### What the task asks
Print every line of the listing below without alteration, keeping the original order and line breaks.

Extracted entries section start

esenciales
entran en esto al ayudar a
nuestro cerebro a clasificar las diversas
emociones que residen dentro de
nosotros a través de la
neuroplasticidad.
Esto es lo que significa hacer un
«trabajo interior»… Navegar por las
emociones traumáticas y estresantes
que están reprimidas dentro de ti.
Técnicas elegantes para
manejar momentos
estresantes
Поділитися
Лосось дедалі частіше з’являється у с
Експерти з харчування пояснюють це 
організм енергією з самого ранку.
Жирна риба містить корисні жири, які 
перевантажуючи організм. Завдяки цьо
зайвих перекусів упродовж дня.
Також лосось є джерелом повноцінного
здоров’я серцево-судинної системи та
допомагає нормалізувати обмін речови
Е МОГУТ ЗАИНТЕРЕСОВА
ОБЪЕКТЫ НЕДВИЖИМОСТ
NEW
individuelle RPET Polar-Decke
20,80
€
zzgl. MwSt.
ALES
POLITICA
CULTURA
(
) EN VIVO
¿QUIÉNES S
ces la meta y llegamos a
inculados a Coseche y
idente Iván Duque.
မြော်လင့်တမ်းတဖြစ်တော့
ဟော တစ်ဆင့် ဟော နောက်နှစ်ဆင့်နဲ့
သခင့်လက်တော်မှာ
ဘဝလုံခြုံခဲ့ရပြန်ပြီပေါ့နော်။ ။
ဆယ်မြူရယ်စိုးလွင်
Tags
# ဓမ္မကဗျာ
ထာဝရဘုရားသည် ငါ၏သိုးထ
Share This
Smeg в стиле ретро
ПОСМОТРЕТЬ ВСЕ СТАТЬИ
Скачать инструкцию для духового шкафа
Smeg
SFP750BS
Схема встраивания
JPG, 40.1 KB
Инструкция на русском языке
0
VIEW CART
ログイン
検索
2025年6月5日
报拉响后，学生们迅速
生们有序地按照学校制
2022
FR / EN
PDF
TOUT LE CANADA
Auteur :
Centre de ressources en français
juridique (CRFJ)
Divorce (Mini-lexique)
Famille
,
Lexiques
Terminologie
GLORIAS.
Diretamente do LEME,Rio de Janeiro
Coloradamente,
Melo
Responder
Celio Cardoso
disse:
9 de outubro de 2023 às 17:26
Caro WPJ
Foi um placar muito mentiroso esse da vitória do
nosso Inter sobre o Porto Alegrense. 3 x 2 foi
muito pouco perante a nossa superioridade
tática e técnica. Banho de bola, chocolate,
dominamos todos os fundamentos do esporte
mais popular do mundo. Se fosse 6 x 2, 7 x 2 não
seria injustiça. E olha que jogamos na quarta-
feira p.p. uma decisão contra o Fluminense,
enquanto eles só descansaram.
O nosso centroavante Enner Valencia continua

Extracted entries section end

### Answer box
esenciales
entran en esto al ayudar a
nuestro cerebro a clasificar las diversas
emociones que residen dentro de
nosotros a través de la
neuroplasticidad.
Esto es lo que significa hacer un
«trabajo interior»… Navegar por las
emociones traumáticas y estresantes
que están reprimidas dentro de ti.
Técnicas elegantes para
manejar momentos
estresantes
Поділитися
Лосось дедалі частіше з’являється у с
Експерти з харчування пояснюють це 
організм енергією з самого ранку.
Жирна риба містить корисні жири, які 
перевантажуючи організм. Завдяки цьо
зайвих перекусів упродовж дня.
Також лосось є джерелом повноцінного
здоров’я серцево-судинної системи та
допомагає нормалізувати обмін речови
Е МОГУТ ЗАИНТЕРЕСОВА
ОБЪЕКТЫ НЕДВИЖИМОСТ
NEW
individuelle RPET Polar-Decke
20,80
€
zzgl. MwSt.
ALES
POLITICA
CULTURA
(
) EN VIVO
¿QUIÉNES S
ces la meta y llegamos a
inculados a Coseche y
idente Iván Duque.
မြော်လင့်တမ်းတဖြစ်တော့
ဟော တစ်ဆင့် ဟော နောက်နှစ်ဆင့်နဲ့
သခင့်လက်တော်မှာ
ဘဝလုံခြုံခဲ့ရပြန်ပြီပေါ့နော်။ ။
ဆယ်မြူရယ်စိုးလွင်
Tags
# ဓမ္မကဗျာ
ထာဝရဘုရားသည် ငါ၏သိုးထ
Share This
Smeg в стиле ретро
ПОСМОТРЕТЬ ВСЕ СТАТЬИ
Скачать инструкцию для духового шкафа
Smeg
SFP750BS
Схема встраивания
JPG, 40.1 KB
Инструкция на русском языке
0
VIEW CART
ログイン
検索
2025年6月5日
报拉响后，学生们迅速
生们有序地按照学校制
2022
FR / EN
PDF
TOUT LE CANADA
Auteur :
Centre de ressources en français
juridique (CRFJ)
Divorce (Mini-lexique)
Famille
,
Lexiques
Terminologie
GLORIAS.
Diretamente do LEME,Rio de Janeiro
Coloradamente,
Melo
Responder
Celio Cardoso
disse:
9 de outubro de 2023 às 17:26
Caro WPJ
Foi um placar muito mentiroso esse da vitória do
nosso Inter sobre o Porto Alegrense. 3 x 2 foi
muito pouco perante a nossa superioridade
tática e técnica. Banho de bola, chocolate,
dominamos todos os fundamentos do esporte
mais popular do mundo. Se fosse 6 x 2, 7 x 2 não
seria injustiça. E olha que jogamos na quarta-
feira p.p. uma decisão contra o Fluminense,
enquanto eles só descansaram.
O nosso centroavante Enner Valencia continua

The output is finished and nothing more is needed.